Extension Service coordinators in Colbert and Lauderdale counties agree this year's corn crop will provide some good yields, but they will vary depending on where the cornfields were located.
Farmers have been out in their fields for several weeks harvesting their crops while the weather is dry.
"I think we're probably somewhere in the neighborhood of 80 percent finished, maybe a little higher than that," Colbert County Extension Coordinator Danny McWilliams said Monday.
Grain elevators are full, he said, which is an indicator of a good year with high yields.
McWilliams said farmers are reporting yields of 170 to 200 bushels per acre, while Dealona Bozeman, the grain originator at the Alabama Farmers Coop in Florence, said farmers are reporting yields of 180 to 190 bushels per acre.
Bozeman said a few farmers are showing yields over 200 bushels per acre and some are nearing 300 bushels per acre.
"I think overall the crop has been very good," McWilliams said.
Lauderdale County Extension Coordinator Heidi Tilenius said she's getting mixed reactions from farmers, depending on where they live.
"Initial reports from the west end of the county is it's better this year than last year," Tilenius said.
She spoke to Lauderdale County farmer Larry Walker, who lives near the bend of the river area. She said Walker told her the quality of his corn is outstanding. "The good rainfall made his grain denser and heavier," she said.
Tilenius said corn farmers with the best crops got the rainfall they needed in June and July following a dry spell in May.
Not every farmer is happy with what they're seeing, at least so far. One of them is Buster Thornton, who along with his sons owns Thornton Family Farms in eastern Lauderdale County.

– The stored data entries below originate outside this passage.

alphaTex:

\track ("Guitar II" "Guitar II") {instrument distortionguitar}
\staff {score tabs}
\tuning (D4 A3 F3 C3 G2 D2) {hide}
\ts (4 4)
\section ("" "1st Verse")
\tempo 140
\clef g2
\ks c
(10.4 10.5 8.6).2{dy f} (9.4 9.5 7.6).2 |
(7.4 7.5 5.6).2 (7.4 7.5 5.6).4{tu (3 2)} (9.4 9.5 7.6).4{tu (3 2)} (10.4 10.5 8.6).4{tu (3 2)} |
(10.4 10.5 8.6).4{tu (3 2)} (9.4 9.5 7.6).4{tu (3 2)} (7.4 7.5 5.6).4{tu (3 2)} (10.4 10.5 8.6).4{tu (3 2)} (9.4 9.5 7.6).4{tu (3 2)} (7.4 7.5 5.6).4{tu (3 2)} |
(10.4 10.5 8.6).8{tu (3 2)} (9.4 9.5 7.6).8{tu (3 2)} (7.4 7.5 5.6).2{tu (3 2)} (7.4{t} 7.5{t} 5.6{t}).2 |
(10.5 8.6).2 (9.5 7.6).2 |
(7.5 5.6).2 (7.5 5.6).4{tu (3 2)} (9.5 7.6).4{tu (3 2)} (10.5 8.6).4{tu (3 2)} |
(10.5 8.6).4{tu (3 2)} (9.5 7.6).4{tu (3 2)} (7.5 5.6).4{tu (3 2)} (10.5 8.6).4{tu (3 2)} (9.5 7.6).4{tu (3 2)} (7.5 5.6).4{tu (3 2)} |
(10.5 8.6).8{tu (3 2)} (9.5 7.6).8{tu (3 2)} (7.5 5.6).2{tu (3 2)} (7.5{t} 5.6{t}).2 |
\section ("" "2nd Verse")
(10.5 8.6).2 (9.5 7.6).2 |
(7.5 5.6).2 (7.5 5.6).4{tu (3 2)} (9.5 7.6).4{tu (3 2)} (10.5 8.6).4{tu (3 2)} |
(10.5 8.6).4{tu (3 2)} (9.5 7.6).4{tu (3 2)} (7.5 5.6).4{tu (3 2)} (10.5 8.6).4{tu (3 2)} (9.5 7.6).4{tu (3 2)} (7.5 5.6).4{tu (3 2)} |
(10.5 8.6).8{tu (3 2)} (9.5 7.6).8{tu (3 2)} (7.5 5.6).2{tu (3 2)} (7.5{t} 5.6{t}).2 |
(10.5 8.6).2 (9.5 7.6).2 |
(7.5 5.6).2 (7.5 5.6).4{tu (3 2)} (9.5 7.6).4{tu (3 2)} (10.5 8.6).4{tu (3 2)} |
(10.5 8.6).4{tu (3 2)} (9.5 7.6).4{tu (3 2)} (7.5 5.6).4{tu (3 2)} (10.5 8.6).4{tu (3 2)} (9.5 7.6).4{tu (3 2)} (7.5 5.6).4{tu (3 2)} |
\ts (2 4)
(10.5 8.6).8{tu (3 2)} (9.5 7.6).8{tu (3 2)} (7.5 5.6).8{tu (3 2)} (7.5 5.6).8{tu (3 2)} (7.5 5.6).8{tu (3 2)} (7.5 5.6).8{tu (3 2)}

“We’re in the process of harvesting now and this has been the worst year I’ve ever farmed in terms of my corn crops,” Thornton said. “It was wet all spring, then dry through the summer. “Amazingly, some of the crops yielded pretty good, in certain parts.”
Thornton farms in Lauderdale, Colbert and Lawrence counties. He said the bigger corn crops were in Lawrence County.
“We plant it and then just hope for the best,” he said. “We planted 1,700 acres altogether, and I’d say we yielded about 35 percent.”
“The ideal condition for corn is plenty of rain. This poor yield sets us back for sure. We’re rotating with cotton and soybeans. We sell mostly to the chicken plants around here, like Pilgrim’s Pride.”
Bozeman said the farmers she's interacted with said they're seeing an "exceptional crop" that might not be the best year, but may be the next to the best year.
"Their yields are exceptionally high and it's good quality," Bozeman said. "I have not talked to one farm that has had an off year."
Tilenius said another farmer from the Killen area said this should be one of the area's best corn crops ever.
McWilliams said some of the best corn will come from western Colbert County and the bend of the river area in Lauderdale County due to the rainfall.
"The corn in the western end of the county, I've been hearing, is stronger than the corn in the eastern part of the county," he said.
Corn in irrigated fields will also have better yields than non-irrigated fields.
The only downside to the 2019 crop is prices.
"In my opinion, grain prices are low," McWilliams said. "It's hard to make a living with these prices."
He said as of Monday, December corn was selling for $3.73 a bushel.
"I consider that to be dirt cheap," McWilliams said.
He said corn prices have been steady for years, while input costs, equipment costs and other costs have increased.
He said the high yields will help offset the low prices for the commodity.
Tilenius said farmers are working 12-hour days trying to get their crops out of the field while the weather is conducive.
She also urges motorists to be patient and aware of farm equipment moving along county roads and highways like U.S. 43 and 72.
The majority of corn grown in the Shoals is sold to poultry feed manufacturers, officials said.